Problem statement: Repeat every entry exactly as given.

[Saved entries]
• • •
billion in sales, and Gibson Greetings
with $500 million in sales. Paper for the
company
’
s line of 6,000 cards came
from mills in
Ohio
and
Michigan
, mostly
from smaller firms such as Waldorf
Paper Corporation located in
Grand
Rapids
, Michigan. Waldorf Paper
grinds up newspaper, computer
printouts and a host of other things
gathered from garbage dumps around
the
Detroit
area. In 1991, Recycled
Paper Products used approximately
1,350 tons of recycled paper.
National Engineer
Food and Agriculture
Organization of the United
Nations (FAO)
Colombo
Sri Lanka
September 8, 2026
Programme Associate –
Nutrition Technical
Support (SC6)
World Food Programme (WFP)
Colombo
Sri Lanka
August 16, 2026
• • •
Task response:
billion in sales, and Gibson Greetings
with $500 million in sales. Paper for the
company
’
s line of 6,000 cards came
from mills in
Ohio
and
Michigan
, mostly
from smaller firms such as Waldorf
Paper Corporation located in
Grand
Rapids
, Michigan. Waldorf Paper
grinds up newspaper, computer
printouts and a host of other things
gathered from garbage dumps around
the
Detroit
area. In 1991, Recycled
Paper Products used approximately
1,350 tons of recycled paper.
National Engineer
Food and Agriculture
Organization of the United
Nations (FAO)
Colombo
Sri Lanka
September 8, 2026
Programme Associate –
Nutrition Technical
Support (SC6)
World Food Programme (WFP)
Colombo
Sri Lanka
August 16, 2026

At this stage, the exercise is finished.